Getting to grips with a gun

HMS M33 Gun

Here’s the aft  6” gun on HMS M33, under refurbishmenta weapon that shelled the Turkish positions in the Dardanelles, in support of British, Australian and New Zealand troops ashore; clinging by their fingernails to narrow beach heads as the brave and determined Turkish army held them off for month after month, with appalling casualties on both sides. M33 is our last living link to that campaign. It was prompted by Turkey’s catastrophic decision to ally herself with Imperial Germany and her war aim of dominating Europe. Real respect grew between the foes at Gallipoli – nonetheless a disaster which hung around Winston Churchill’s neck for many a long year, as First Lord of the Admiralty and main instigator of the campaign. Luckily that didn’t daunt him, or drive him out of politics. Just 25 years later we needed him badly.

HMS M33 – project gathers pace

HMS M33

Filming first update movie on the WWI monitor HMS M33. A lot has changed since we were last there, and I was hopping about like Long John Silver, on a duff right leg giving me a load of gyp. Ships are about the last places you want to be if you’ve got an injury like that. It’s all up and down – obviously – and as for the steps going into the dock itself, well they’re at a 60⁰ angle. Triff! Anyway (see picture) M33 is now encased in a kind of giant carrier bag, stretched tightly all the way over her so as to protect the work that’s going on, and the workers doing it. Otherwise bad weather – always threatening in coastal locations like Portsmouth – can hold you up a lot. Great progress has been made under that carrier bag, though…

Seafarers – this could save your life

SeaPod

About the pic in a minute, but first – an apology: no blogs for too long, the product of injury mainly. Back with you!
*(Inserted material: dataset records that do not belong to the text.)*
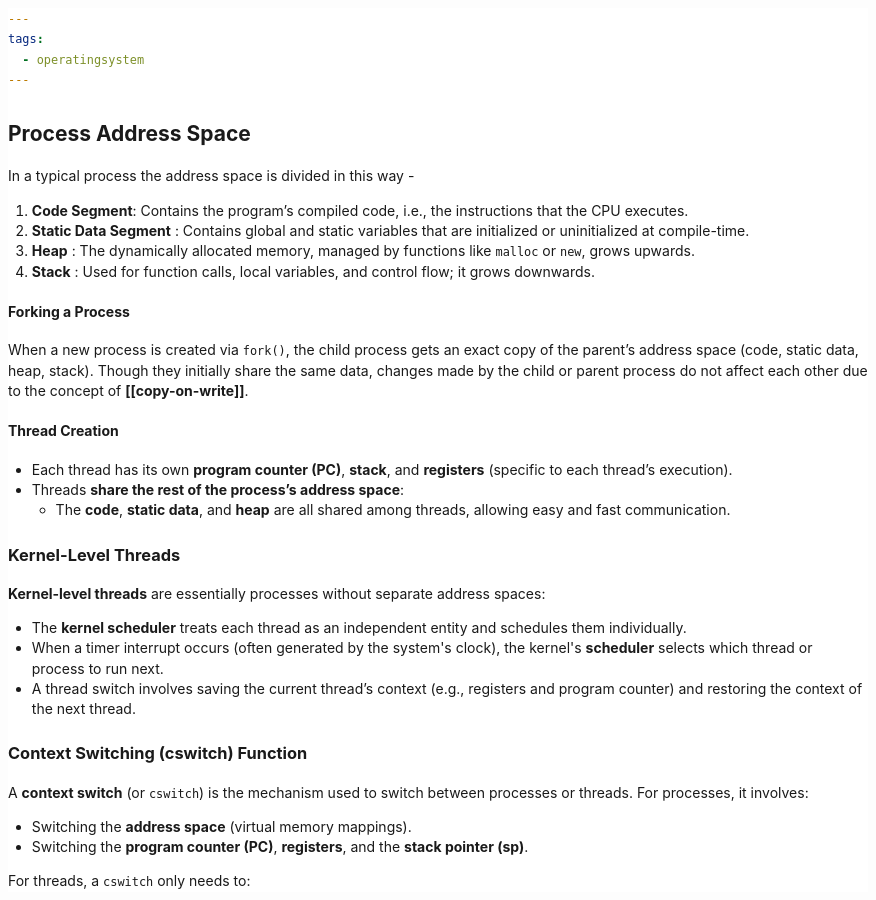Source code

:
 ```yaml
---
tags:
  - operatingsystem
---
```

## Process Address Space 

In a typical process the address space is divided in this way - 
1. **Code Segment**: Contains the program’s compiled code, i.e., the instructions that the CPU executes.
2. **Static Data Segment** : Contains global and static variables that are initialized or uninitialized at compile-time.
3. **Heap** : The dynamically allocated memory, managed by functions like `malloc` or `new`, grows upwards.
4. **Stack** : Used for function calls, local variables, and control flow; it grows downwards.

#### **Forking a Process** 

When a new process is created via `fork()`, the child process gets an exact copy of the parent’s address space (code, static data, heap, stack). Though they initially share the same data, changes made by the child or parent process do not affect each other due to the concept of **[[copy-on-write]]**.

#### **Thread Creation**
- Each thread has its own **program counter (PC)**, **stack**, and **registers** (specific to each thread’s execution).
- Threads **share the rest of the process’s address space**:
    - The **code**, **static data**, and **heap** are all shared among threads, allowing easy and fast communication.

### Kernel-Level Threads

**Kernel-level threads** are essentially processes without separate address spaces:

- The **kernel scheduler** treats each thread as an independent entity and schedules them individually.
- When a timer interrupt occurs (often generated by the system's clock), the kernel's **scheduler** selects which thread or process to run next.
- A thread switch involves saving the current thread’s context (e.g., registers and program counter) and restoring the context of the next thread.


### **Context Switching (cswitch) Function**

A **context switch** (or `cswitch`) is the mechanism used to switch between processes or threads. For processes, it involves:

- Switching the **address space** (virtual memory mappings).
- Switching the **program counter (PC)**, **registers**, and the **stack pointer (sp)**.

For threads, a `cswitch` only needs to:
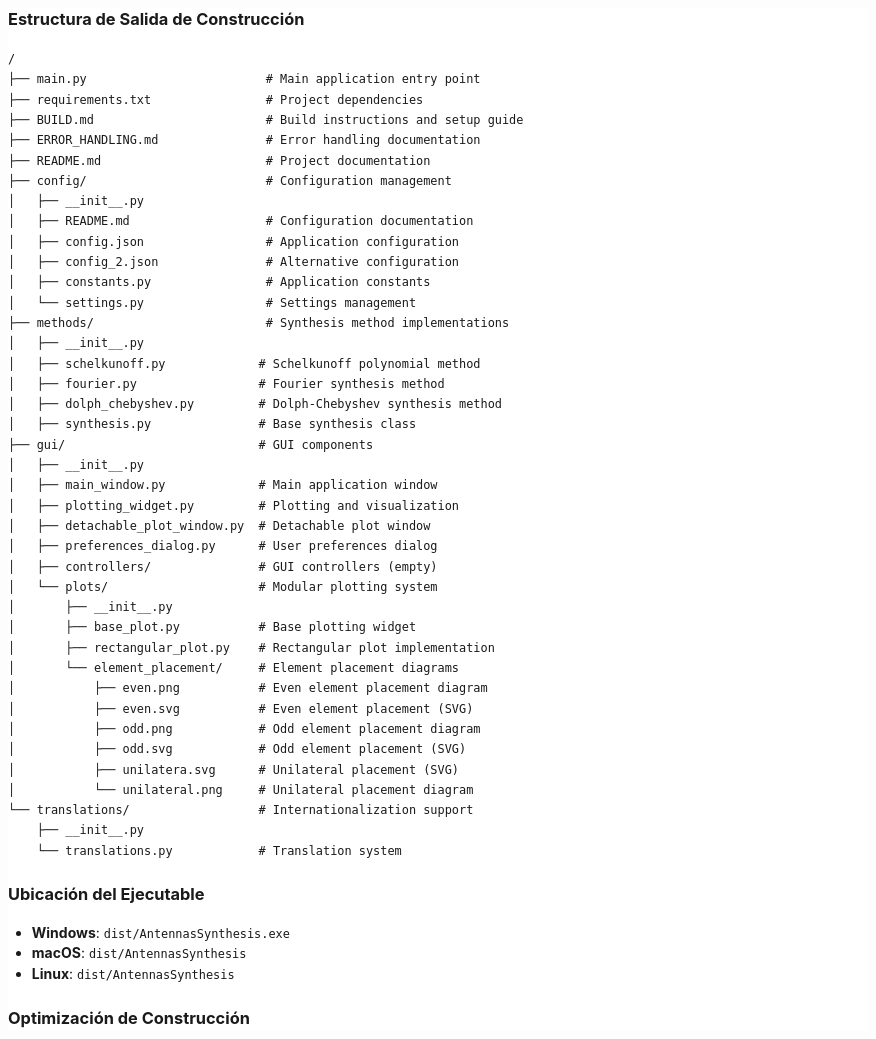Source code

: ### Estructura de Salida de Construcción
```
/
├── main.py                         # Main application entry point
├── requirements.txt                # Project dependencies
├── BUILD.md                        # Build instructions and setup guide
├── ERROR_HANDLING.md               # Error handling documentation
├── README.md                       # Project documentation
├── config/                         # Configuration management
│   ├── __init__.py
│   ├── README.md                   # Configuration documentation
│   ├── config.json                 # Application configuration
│   ├── config_2.json               # Alternative configuration
│   ├── constants.py                # Application constants
│   └── settings.py                 # Settings management
├── methods/                        # Synthesis method implementations
│   ├── __init__.py
│   ├── schelkunoff.py             # Schelkunoff polynomial method
│   ├── fourier.py                 # Fourier synthesis method
│   ├── dolph_chebyshev.py         # Dolph-Chebyshev synthesis method
│   ├── synthesis.py               # Base synthesis class
├── gui/                           # GUI components
│   ├── __init__.py
│   ├── main_window.py             # Main application window
│   ├── plotting_widget.py         # Plotting and visualization
│   ├── detachable_plot_window.py  # Detachable plot window
│   ├── preferences_dialog.py      # User preferences dialog
│   ├── controllers/               # GUI controllers (empty)
│   └── plots/                     # Modular plotting system
│       ├── __init__.py
│       ├── base_plot.py           # Base plotting widget
│       ├── rectangular_plot.py    # Rectangular plot implementation
│       └── element_placement/     # Element placement diagrams
│           ├── even.png           # Even element placement diagram
│           ├── even.svg           # Even element placement (SVG)
│           ├── odd.png            # Odd element placement diagram
│           ├── odd.svg            # Odd element placement (SVG)
│           ├── unilatera.svg      # Unilateral placement (SVG)
│           └── unilateral.png     # Unilateral placement diagram
└── translations/                  # Internationalization support
    ├── __init__.py
    └── translations.py            # Translation system
```

### Ubicación del Ejecutable
- **Windows**: `dist/AntennasSynthesis.exe`
- **macOS**: `dist/AntennasSynthesis`
- **Linux**: `dist/AntennasSynthesis`

### Optimización de Construcción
The pic shows a Salvare Worldwide ‘SeaPod’ (http://www.salvare.co.uk/seapod.html)

If your boat sinks, you must get out of the water fast (most in-sea fatalities are caused by hypothermia – you fall asleep in the cold water and never wake up.) So getting out of the water is vital. But a life raft can be hard to board – there’s nothing to push against to lever yourself up.  SeaPod comes in a small bag. You take it out; throw it overside; it inflates automatically; both sides are up; and there’s just a couple of inches to climb over to safety. Visibility around 2 kilometres (and most rescues happen in hours.) We’re hoping to make Salvare a film about this lifesaver.